Her journey took a dramatic turn when she was diagnosed with a brain tumor, an experience she shared with her audience with characteristic honesty and dark humor. She named the tumor Brian, documented her surgery and recovery, and returned to building with renewed purpose. The experience seemed to shift her creative ambitions. While she still makes things that are playful and funny, she began channeling her skills into products that actually work -- and that people actually want to buy.
The Truckla project exemplified this evolution. Frustrated that Tesla had not yet released a pickup truck, Giertz commissioned the conversion of a Tesla Model 3 into a working pickup. The project was absurd, expensive, and deeply impractical, but it was also real engineering -- and the resulting vehicle actually drove. The video documenting the build went massively viral and became a defining moment in modern maker culture: proof that individual creators could tackle projects at a scale previously reserved for corporations.

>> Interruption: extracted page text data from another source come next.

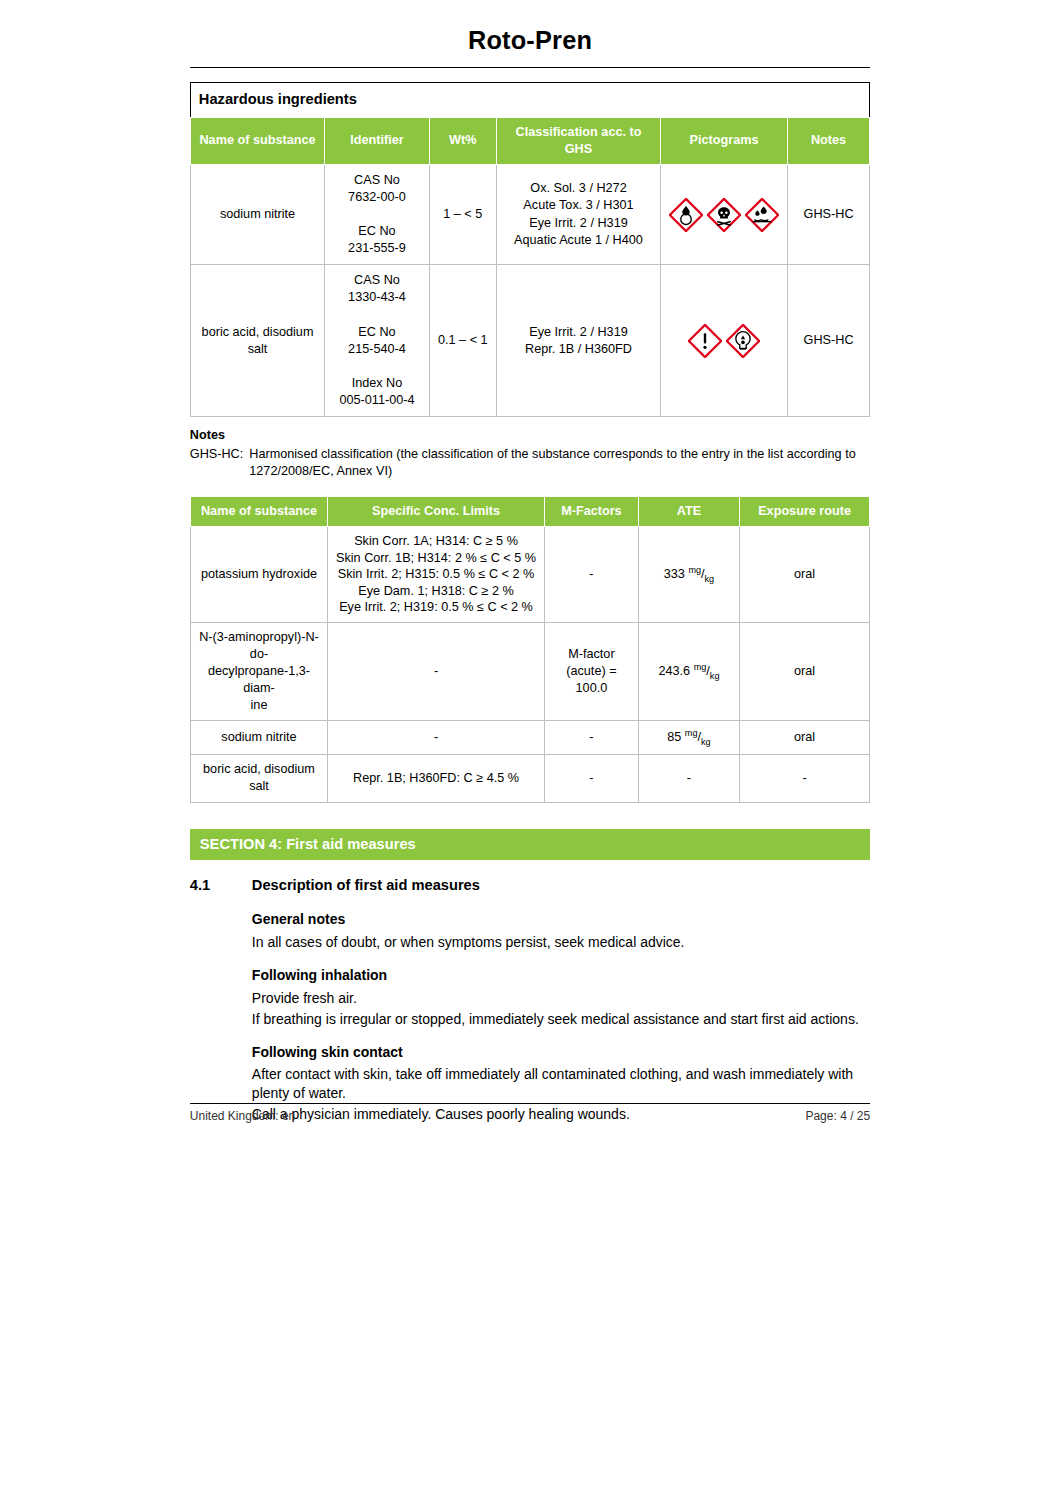Roto-Pren
Hazardous ingredients
| Name of substance | Identifier | Wt% | Classification acc. to GHS | Pictograms | Notes |
| --- | --- | --- | --- | --- | --- |
| sodium nitrite | CAS No 7632-00-0 EC No 231-555-9 | 1 – < 5 | Ox. Sol. 3 / H272 Acute Tox. 3 / H301 Eye Irrit. 2 / H319 Aquatic Acute 1 / H400 | | GHS-HC |
| boric acid, disodium salt | CAS No 1330-43-4 EC No 215-540-4 Index No 005-011-00-4 | 0.1 – < 1 | Eye Irrit. 2 / H319 Repr. 1B / H360FD | | GHS-HC |
Notes
| GHS-HC: | Harmonised classification (the classification of the substance corresponds to the entry in the list according to 1272/2008/EC, Annex VI) |
| Name of substance | Specific Conc. Limits | M-Factors | ATE | Exposure route |
| --- | --- | --- | --- | --- |
| potassium hydroxide | Skin Corr. 1A; H314: C ≥ 5 % Skin Corr. 1B; H314: 2 % ≤ C < 5 % Skin Irrit. 2; H315: 0.5 % ≤ C < 2 % Eye Dam. 1; H318: C ≥ 2 % Eye Irrit. 2; H319: 0.5 % ≤ C < 2 % | - | 333 mg / kg | oral |
| N-(3-aminopropyl)-N-do- decylpropane-1,3-diam- ine | - | M-factor (acute) = 100.0 | 243.6 mg / kg | oral |
| sodium nitrite | - | - | 85 mg / kg | oral |
| boric acid, disodium salt | Repr. 1B; H360FD: C ≥ 4.5 % | - | - | - |
SECTION 4: First aid measures
4.1 Description of first aid measures
General notes
In all cases of doubt, or when symptoms persist, seek medical advice.
Following inhalation
Provide fresh air.
If breathing is irregular or stopped, immediately seek medical assistance and start first aid actions.
Following skin contact
After contact with skin, take off immediately all contaminated clothing, and wash immediately with plenty of water.
Call a physician immediately. Causes poorly healing wounds.
United Kingdom: en Page: 4 / 25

Today, through her company Yetch, Giertz designs and ships real consumer products like the Every Day Calendar, a physical habit tracker with satisfying toggle switches. She has evolved from internet comedian to legitimate product designer without losing the irreverent spirit that made her famous. Her legacy is not the robots themselves but the mindset she popularized: that the point of making things is not to be perfect, but to be making things at all.